I know there are families who deal with things clinically. The child knows the
absolute truth and that’s fine. We all parent differently and find ways that
work for us. For my family - this worked.
I
was reminded of The Magic Faraway Tree recently when my seventeen-year-old
daughter needed surgery. We sat in a packed waiting room, corralled like cattle
when she turned to me and sighed. “I wish I still thought I was going up the
Magic Faraway Tree; it was so much more exciting and it took the fear away.”
A
quick text to my husband saw him nipping to The Best of British shop in
Rototuna and grabbing some English delights, things we can’t routinely get
here.
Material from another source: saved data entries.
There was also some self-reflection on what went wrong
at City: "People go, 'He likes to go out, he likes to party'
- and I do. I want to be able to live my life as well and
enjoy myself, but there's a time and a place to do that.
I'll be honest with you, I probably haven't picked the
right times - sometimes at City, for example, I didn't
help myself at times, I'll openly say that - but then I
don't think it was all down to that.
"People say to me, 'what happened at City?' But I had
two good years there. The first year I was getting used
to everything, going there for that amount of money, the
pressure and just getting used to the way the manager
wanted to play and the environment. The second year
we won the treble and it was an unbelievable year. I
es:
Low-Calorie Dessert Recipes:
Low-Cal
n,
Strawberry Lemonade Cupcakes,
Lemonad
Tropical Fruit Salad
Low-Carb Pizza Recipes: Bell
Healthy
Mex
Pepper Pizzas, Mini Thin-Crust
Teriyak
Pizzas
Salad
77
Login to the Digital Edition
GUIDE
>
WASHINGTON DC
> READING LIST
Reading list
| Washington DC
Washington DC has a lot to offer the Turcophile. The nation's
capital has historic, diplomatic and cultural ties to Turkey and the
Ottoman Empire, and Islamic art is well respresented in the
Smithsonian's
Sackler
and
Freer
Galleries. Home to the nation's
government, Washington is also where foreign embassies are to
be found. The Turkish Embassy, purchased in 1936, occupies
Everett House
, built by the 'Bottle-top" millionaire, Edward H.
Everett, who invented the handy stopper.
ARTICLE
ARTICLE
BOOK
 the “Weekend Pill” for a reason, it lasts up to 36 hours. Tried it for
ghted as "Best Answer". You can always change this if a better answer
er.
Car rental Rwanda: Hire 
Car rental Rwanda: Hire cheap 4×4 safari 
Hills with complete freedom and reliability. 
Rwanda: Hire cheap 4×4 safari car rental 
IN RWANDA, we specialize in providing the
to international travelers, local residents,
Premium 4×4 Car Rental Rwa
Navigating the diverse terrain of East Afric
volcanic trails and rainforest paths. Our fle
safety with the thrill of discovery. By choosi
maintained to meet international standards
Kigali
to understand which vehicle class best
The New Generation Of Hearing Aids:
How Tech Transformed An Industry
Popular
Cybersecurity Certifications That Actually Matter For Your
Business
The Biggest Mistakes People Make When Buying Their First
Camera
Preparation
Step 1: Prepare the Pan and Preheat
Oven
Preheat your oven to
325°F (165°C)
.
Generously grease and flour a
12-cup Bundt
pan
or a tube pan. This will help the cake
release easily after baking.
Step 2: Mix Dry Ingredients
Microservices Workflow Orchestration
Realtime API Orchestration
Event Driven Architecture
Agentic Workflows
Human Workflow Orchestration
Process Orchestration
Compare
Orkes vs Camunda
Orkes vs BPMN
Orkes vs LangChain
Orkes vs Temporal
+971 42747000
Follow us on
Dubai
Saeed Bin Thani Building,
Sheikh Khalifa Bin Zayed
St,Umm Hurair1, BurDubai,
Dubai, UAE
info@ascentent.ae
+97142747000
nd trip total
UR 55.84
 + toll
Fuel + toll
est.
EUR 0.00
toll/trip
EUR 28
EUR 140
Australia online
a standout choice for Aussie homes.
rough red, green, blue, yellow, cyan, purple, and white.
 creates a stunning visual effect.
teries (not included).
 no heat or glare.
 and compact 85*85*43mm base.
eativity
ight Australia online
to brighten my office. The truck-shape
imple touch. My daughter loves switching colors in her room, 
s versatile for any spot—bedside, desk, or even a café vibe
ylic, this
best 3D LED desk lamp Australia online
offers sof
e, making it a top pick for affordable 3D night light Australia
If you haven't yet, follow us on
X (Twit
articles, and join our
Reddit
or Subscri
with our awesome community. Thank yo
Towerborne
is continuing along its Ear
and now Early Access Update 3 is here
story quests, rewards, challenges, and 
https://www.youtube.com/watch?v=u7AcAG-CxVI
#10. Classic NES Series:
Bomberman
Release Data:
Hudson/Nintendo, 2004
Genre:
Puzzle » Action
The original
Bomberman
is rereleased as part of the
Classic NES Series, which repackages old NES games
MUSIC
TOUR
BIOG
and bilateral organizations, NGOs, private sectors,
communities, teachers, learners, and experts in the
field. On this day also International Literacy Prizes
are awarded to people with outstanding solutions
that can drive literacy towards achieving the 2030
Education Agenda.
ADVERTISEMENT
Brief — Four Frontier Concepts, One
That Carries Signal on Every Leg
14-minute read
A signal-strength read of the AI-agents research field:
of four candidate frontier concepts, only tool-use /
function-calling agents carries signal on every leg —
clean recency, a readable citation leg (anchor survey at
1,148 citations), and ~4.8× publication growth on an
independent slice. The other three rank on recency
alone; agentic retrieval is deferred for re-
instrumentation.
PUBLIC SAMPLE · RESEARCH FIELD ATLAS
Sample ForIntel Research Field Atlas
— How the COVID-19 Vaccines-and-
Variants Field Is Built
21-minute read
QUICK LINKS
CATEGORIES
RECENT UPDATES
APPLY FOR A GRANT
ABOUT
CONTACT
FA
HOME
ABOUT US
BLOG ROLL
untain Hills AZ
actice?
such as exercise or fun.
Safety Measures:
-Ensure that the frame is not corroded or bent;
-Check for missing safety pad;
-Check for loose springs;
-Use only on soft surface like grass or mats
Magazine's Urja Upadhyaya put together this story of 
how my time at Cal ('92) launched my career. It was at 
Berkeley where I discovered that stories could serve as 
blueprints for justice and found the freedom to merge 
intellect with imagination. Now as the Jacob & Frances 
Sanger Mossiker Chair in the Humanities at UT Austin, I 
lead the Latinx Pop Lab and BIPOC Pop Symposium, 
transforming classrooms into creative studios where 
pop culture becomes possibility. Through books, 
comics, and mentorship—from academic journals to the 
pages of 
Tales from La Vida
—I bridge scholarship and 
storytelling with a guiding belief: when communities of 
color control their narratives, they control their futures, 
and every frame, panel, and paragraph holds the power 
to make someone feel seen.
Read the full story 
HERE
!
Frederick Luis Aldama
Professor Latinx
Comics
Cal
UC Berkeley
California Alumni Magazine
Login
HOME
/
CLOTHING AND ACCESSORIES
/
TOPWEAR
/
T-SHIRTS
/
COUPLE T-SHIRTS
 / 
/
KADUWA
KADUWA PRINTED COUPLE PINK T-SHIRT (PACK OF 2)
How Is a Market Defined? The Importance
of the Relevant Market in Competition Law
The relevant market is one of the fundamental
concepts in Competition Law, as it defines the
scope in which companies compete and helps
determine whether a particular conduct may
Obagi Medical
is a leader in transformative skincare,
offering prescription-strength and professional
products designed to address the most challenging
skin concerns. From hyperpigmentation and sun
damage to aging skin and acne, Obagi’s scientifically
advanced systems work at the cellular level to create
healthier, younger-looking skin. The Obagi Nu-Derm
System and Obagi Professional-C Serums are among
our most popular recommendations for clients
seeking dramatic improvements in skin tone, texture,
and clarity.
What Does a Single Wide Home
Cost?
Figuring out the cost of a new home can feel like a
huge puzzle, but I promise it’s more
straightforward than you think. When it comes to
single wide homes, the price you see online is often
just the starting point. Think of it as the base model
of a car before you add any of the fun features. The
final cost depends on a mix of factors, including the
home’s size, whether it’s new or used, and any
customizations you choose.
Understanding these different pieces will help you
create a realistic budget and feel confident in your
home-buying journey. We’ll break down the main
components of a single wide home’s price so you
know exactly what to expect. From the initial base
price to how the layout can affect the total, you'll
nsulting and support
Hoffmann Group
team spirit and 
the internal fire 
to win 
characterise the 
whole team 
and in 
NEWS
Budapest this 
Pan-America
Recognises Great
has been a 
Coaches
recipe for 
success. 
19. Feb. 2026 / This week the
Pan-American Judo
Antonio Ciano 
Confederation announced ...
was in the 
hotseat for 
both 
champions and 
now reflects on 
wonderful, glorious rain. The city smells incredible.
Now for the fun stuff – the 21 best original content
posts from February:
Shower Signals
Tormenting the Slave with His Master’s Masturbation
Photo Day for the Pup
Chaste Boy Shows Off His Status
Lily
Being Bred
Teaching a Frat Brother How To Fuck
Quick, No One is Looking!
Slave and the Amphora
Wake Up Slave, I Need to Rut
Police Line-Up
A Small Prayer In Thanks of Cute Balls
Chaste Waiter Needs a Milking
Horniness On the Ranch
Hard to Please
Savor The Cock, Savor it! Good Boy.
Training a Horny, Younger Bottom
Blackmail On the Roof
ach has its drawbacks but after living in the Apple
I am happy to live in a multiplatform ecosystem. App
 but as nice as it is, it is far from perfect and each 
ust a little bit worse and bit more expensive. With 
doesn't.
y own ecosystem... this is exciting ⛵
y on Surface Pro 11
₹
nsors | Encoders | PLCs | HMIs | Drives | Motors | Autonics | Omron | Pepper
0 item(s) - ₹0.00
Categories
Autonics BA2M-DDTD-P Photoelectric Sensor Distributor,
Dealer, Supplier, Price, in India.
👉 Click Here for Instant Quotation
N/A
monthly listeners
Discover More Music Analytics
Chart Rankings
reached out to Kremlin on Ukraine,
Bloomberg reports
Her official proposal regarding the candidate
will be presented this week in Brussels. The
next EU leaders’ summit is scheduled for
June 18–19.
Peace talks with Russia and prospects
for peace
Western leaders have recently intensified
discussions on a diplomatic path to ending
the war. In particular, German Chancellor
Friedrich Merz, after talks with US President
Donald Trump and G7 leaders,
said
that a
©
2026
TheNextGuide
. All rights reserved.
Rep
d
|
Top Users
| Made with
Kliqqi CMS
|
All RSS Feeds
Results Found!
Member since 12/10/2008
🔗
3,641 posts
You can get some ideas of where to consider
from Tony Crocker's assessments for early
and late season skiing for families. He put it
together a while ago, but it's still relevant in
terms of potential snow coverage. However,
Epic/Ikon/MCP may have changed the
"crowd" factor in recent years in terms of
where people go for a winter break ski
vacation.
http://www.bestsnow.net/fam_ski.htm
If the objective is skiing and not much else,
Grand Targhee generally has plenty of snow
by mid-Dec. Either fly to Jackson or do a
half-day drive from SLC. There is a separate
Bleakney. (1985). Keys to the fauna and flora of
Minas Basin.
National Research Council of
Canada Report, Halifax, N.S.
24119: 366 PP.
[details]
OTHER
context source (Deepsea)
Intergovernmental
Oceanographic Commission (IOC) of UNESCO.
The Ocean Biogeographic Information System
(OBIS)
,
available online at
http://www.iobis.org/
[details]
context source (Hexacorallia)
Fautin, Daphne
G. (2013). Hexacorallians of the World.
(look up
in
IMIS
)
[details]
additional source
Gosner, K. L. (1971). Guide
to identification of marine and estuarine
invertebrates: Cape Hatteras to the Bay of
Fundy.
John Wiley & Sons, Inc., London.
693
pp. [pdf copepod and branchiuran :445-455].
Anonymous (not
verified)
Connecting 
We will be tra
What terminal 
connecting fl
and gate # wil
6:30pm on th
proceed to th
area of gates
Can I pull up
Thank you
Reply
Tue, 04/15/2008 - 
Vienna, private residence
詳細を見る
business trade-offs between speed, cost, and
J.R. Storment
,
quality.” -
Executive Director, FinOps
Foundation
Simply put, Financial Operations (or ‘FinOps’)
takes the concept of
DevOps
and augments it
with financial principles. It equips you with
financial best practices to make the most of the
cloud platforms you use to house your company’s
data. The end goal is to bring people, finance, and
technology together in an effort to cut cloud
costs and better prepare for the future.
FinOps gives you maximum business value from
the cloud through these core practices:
The special bag is long gone, perhaps in my parents’ loft back in
England, but this time, a carrier bag did just fine. My daughter smiled after
her surgery when she saw what the Land Called England had supplied. Polos,
Snowballs, Curly-Wurly and other things once taken for granted in a very
different life.
The
items from the Land had to be posted to siblings who no longer share the same
house, to Hamilton, Palmerston North, to adults living lives in other places.
But they still smiled, enjoyed their treats and remembered.
Parents remember - everything can be got through, with a little imagination.